All Wayward Creatures Great and Small

Illustration: ©Fred Zinn

This time it was a horse. Hamp Scanner reported last week: “There is a loose horse running in and out of the road near the Florence Road, Burts Pit Road intersection.” Last May, it was a loose bull running in and out of Audubon Road in Leeds. The Monday after Ted was born, Chuck returned to his camp program with great news: He had seen a bobcat that morning. There was no mention of the infant at home.

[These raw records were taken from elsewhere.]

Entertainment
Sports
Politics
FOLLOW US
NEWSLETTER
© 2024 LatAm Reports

I grew up in the Detroit suburbs. We had squirrels. It was a banner day if we saw a deer or a raccoon (especially when it was a baby raccoon in my parents’ fireplace, much to the dog’s surprise). In Minnesota it got a little more exciting. Living very close to the Mississippi River, we had regular sightings of bald eagles. I learned to differentiate them from vultures, and not crash my car while doing so. One spring afternoon, I watched an eagle mug a hawk for its lunch near downtown St. Paul. I also saw Garrison Keillor on a regular basis, but that’s as far as we got with the Minnesota fauna.

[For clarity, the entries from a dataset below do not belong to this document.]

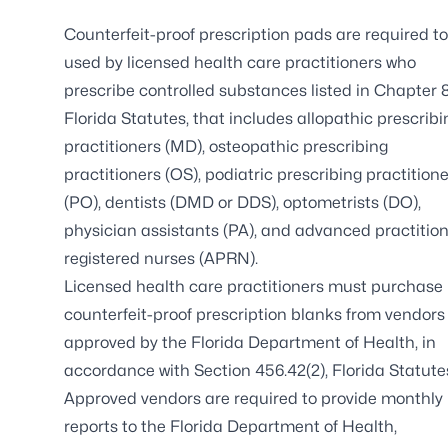
Counterfeit-proof prescription pads are required t
used by licensed health care practitioners who
prescribe controlled substances listed in
Chapter 8
Florida Statutes
, that includes allopathic prescribi
practitioners (MD), osteopathic prescribing
practitioners (OS), podiatric prescribing practition
(PO), dentists (DMD or DDS), optometrists (DO),
physician assistants (PA), and advanced practitio
registered nurses (APRN).
Licensed health care practitioners must purchase
counterfeit-proof prescription blanks from vendors
approved by the Florida Department of Health, in
accordance with
Section 456.42(2), Florida Statute
Approved vendors are required to provide monthly
reports to the Florida Department of Health,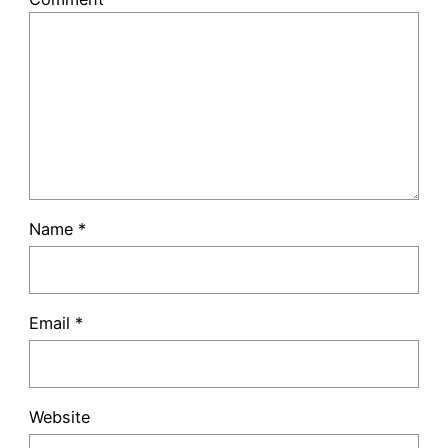
Name
*
Email
*
Website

Because the Pioneer Valley is agricultural and rural we see an entertaining array of wayward critters. The bears usually get the most attention. Because they’re bears. Seeing a bear in the hinterlands has its own caché, but there’s nothing quite like running into one downtown. Driving through the grocery store parking lot, I looked to my right and thought: “Damn that’s a big dog.” Double take ensued and I realized it was a bear lumbering out of the trees. A few hours later a bear was spotted in a tree in a downtown parking lot. I assume it was my bear, who had clearly strolled up State Street, hung a left on Center, a right on Masonic, and found a nice little spot.

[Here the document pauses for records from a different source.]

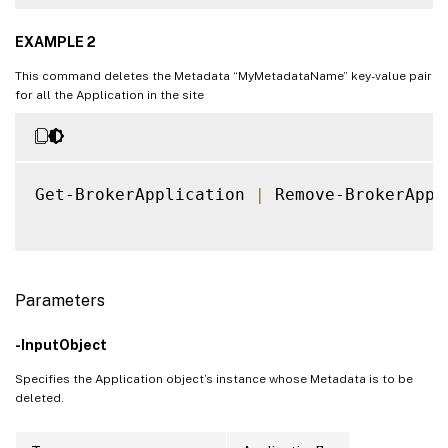
EXAMPLE 2
This command deletes the Metadata “MyMetadataName” key-value pair
for all the Application in the site
Get-BrokerApplication 
|
 Remove-BrokerAppl
Parameters
-InputObject
Specifies the Application object’s instance whose Metadata is to be
deleted.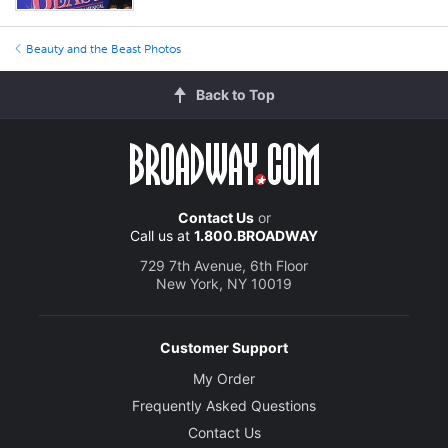
Beauty and the Beast Photos
Back to Top
Contact Us
or
Call us at
1.800.BROADWAY
729 7th Avenue, 6th Floor
New York, NY 10019
Customer Support
My Order
Frequently Asked Questions
Contact Us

Last summer, another bear decided that the tree next to the Northampton Chamber of Commerce would be a good location. That is, until the paparazzi showed up.

Several years ago, my friend Margaret received a call from the Department of Natural Resources to inform her that she had a bear sleeping in the crawlspace under her house. “No, I don’t.” “Yes, you do. She’s tagged, we’ve been tracking her.” They went on to assure Margaret that the bear posed them no harm because she was hibernating. Margaret and family named her “Miss Flo” after our local diner. After a few months of A BEAR SLEEPING UNDER THEIR HOUSE, the DNR tranquilized and relocated her to the woods to wake up, since she would likely return to the place she last hibernated.

I’m still disappointed that I was the only one home when the wild turkey appeared in our backyard. Wild turkeys are not unusual around here, but to see one standing on a large snow pile in our very small downtown yard was noteworthy. She did a few laps, leapt over the fence, and took off up the street. Unfortunately, I did miss the cow wandering the streets of my neighborhood in the early morning, just after the Sox had finally won the World Series. Fortunately, my neighbor, a reporter, didn’t miss it, and filed a sweet little story in the Daily Hampshire Gazette.

I’m still hoping to see a moose, but not terribly close up. I’m sorry I wasn’t with Fred when he watched the UMass police try to catch a moose that was gamboling across the campus athletic fields (to the Benny Hill music, I like to imagine). The Holy Grail of sightings would be an Eastern mountain lion/cougar/catamount/puma/panther/mountain cat. However, since the U.S. Fish and Wildlife Service declared them extinct last year, seeing one may be a sign of looming insanity.

I suppose I’ll settle for a fisher cat.